WHEN DO WE WANT THEM?
RIGHT AFTER WE FINISH THIS BOX OF DOUGHNUTS!!!
dmv clerk: please look at the camera
me: wait i’m not rea-
dmv clerk: done, next!
My neighbor told me coyotes keep eating his outdoor cats so I asked how many cats he has and he said he just goes to the shelter and gets a new cat afterwards so I said it sounds like he’s just feeding shelter cats to coyotes and then his daughter started crying.
There’s so many streaming services and shows I just make shit up to recommend to my friends. You gotta watch Red Water on Home Depot Plus. It’s incredible. They just go “yeah I’ll check that out” like we all do when we know we won’t.
Anyone else’s grandma used to slip them a five dollar bill like the mob bribing a witness not to testify?

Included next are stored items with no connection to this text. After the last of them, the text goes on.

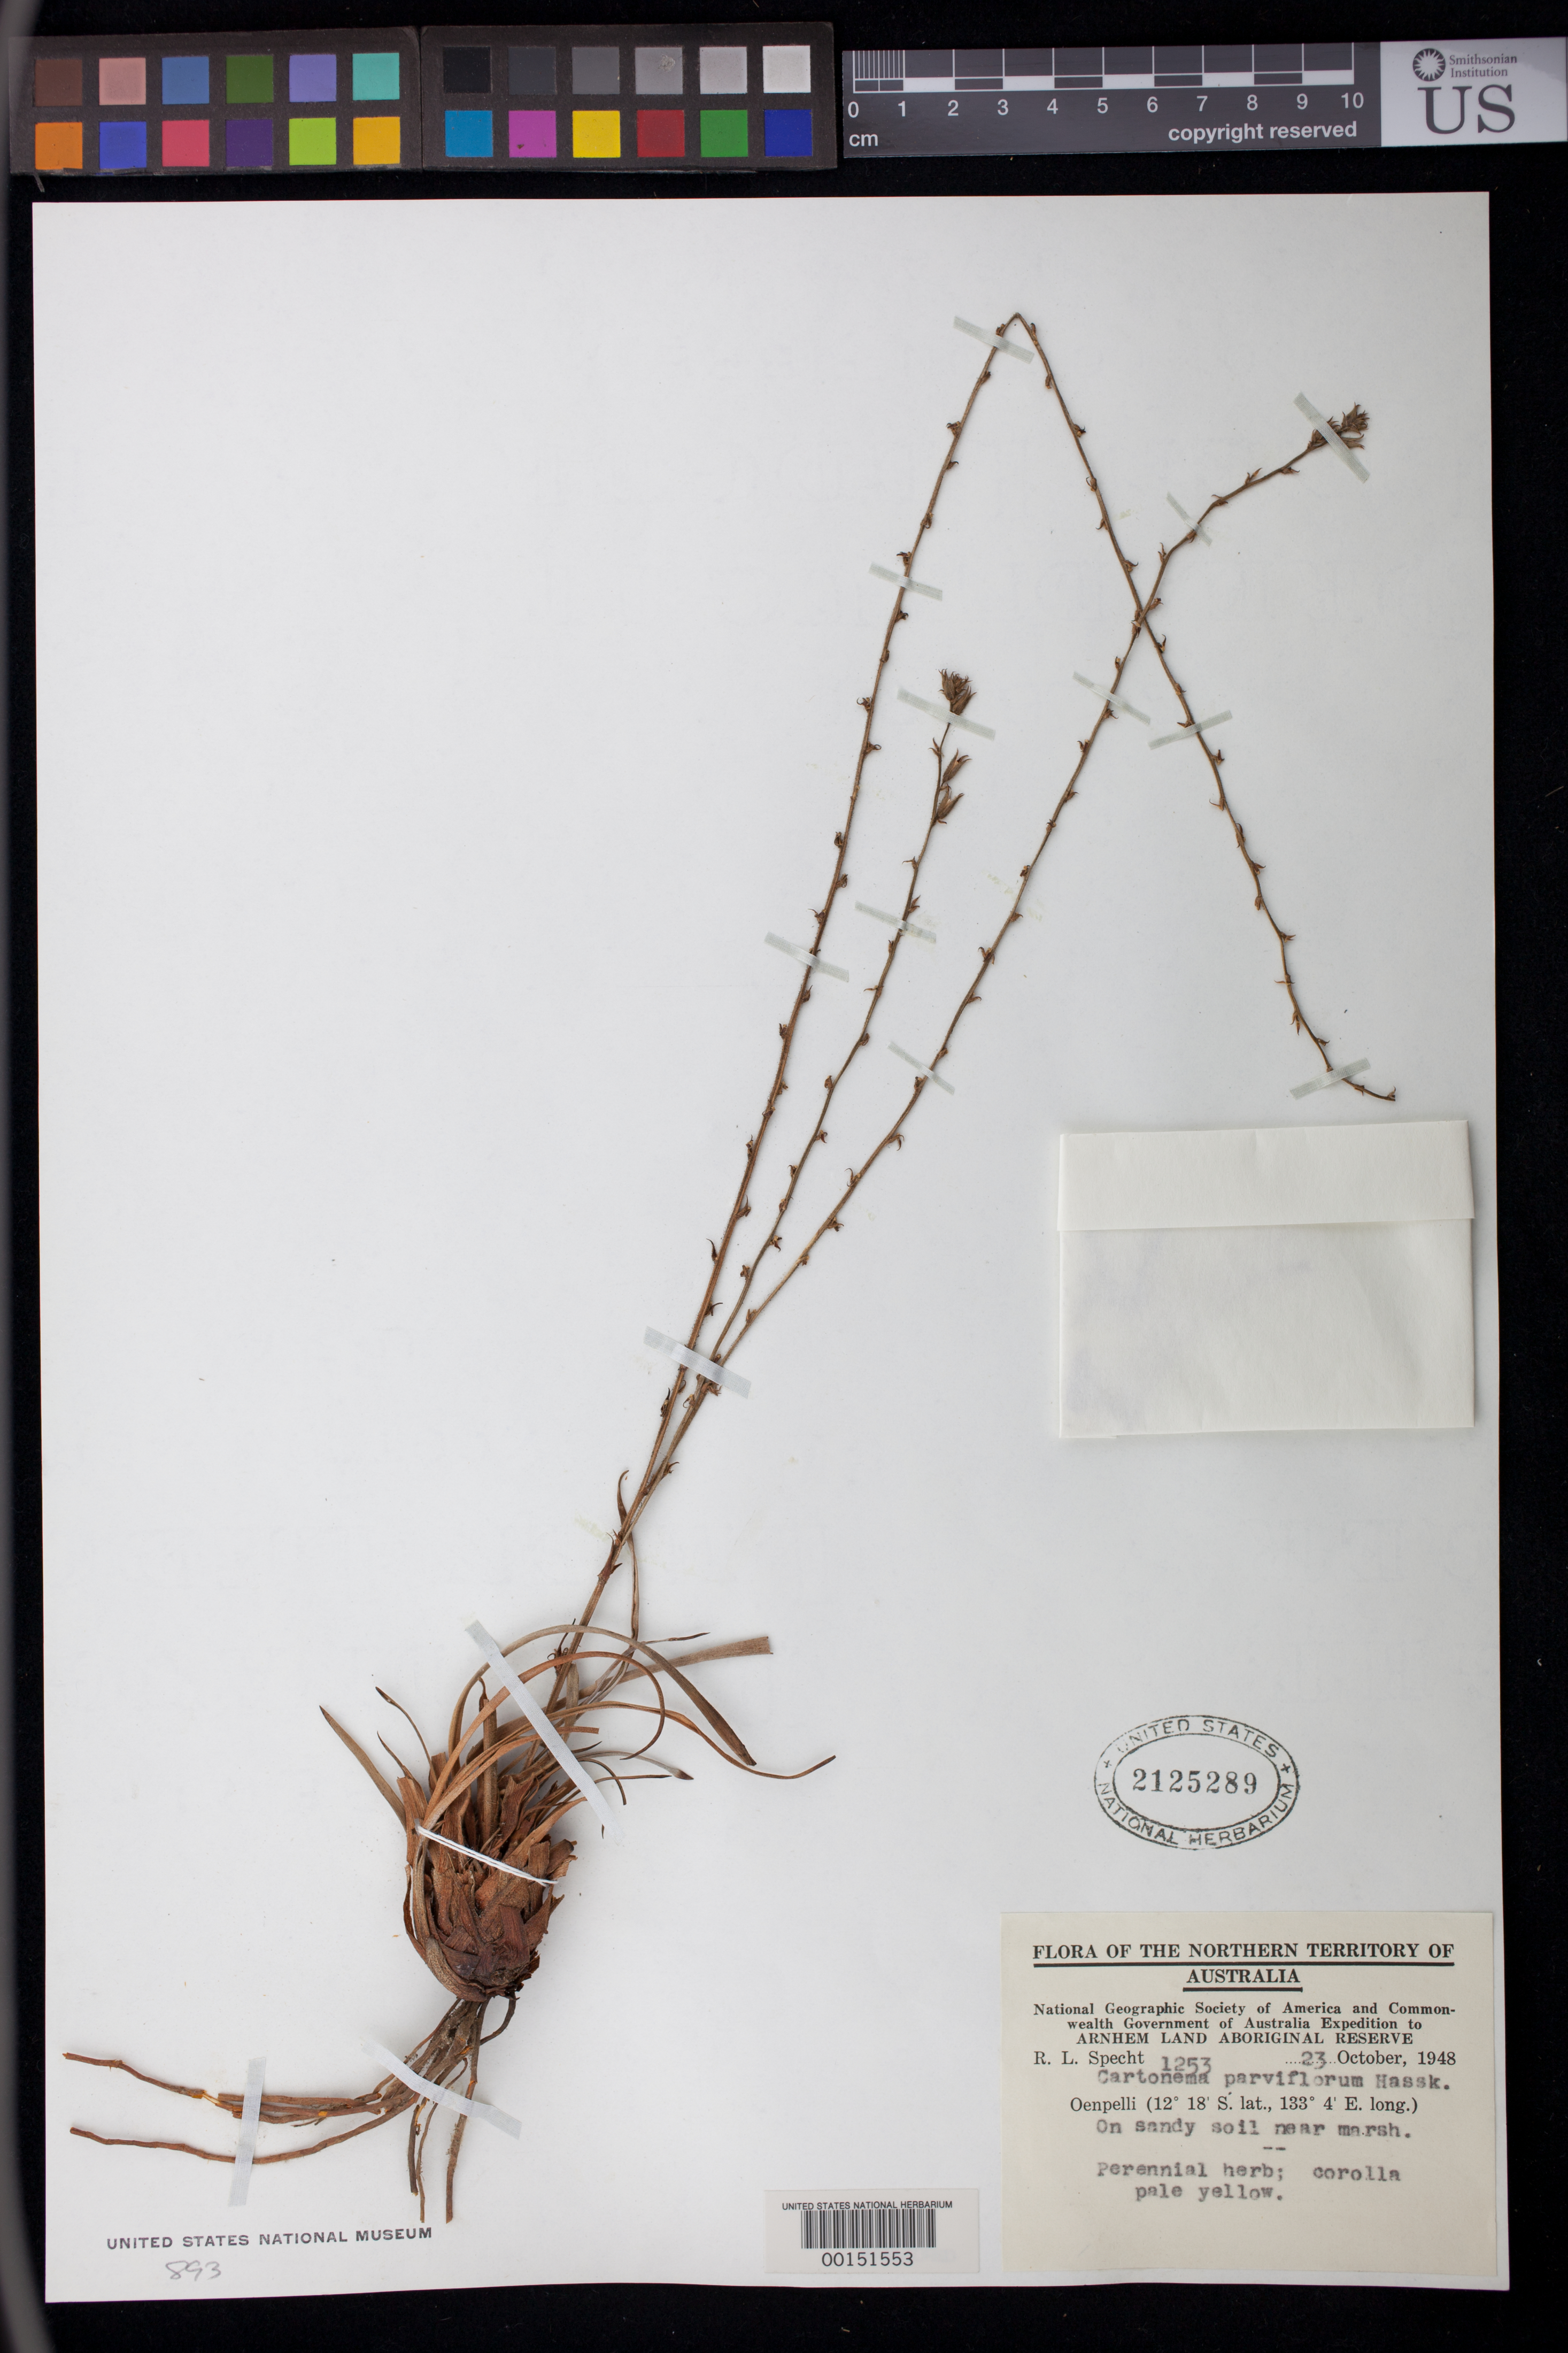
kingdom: Plantae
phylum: Tracheophyta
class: Liliopsida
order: Commelinales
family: Commelinaceae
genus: Cartonema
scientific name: Cartonema sp.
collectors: R. L. Specht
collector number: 1253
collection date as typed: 23 Oct 1948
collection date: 1948-10-23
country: Australia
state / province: Northern Territory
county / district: West Arnhem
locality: Oenpelli; arnhem land aboriginal reserve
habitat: On sandy soil near marsh.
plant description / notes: Perennial herb; corolla pale yellow.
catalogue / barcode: US 2125289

“…just don’t tell your mother.”
Christ it is annoying when my parents need help on their failing farm. I always get there and theres a hunk with a toolbox whos like “I’m helping your parents now, with my tools” and I’m like “get out of here!” and then we do end up falling into a marriage. every spring with this
8: When I’m a grown up, I’m going to stay up all night
Me: I’m a grown up and I don’t stay up all night
8: Well I’m going to be a grown up with a lot of energy not a sleepy one like you
Was told I can’t use Wi-Fi at McDonald’s unless I eat. So I am bringing a peanut butter sandwich.
Staying with my parents, pt. 17:
Me: Mom, one of your wigs is set up in your bathtub in such a way that it looks like a person is sitting in there. It’s terrifying.
Mom: …
Me. …you did that on purpose, didn’t you?
Mom: It scares your dad. He’s funny when he’s scared.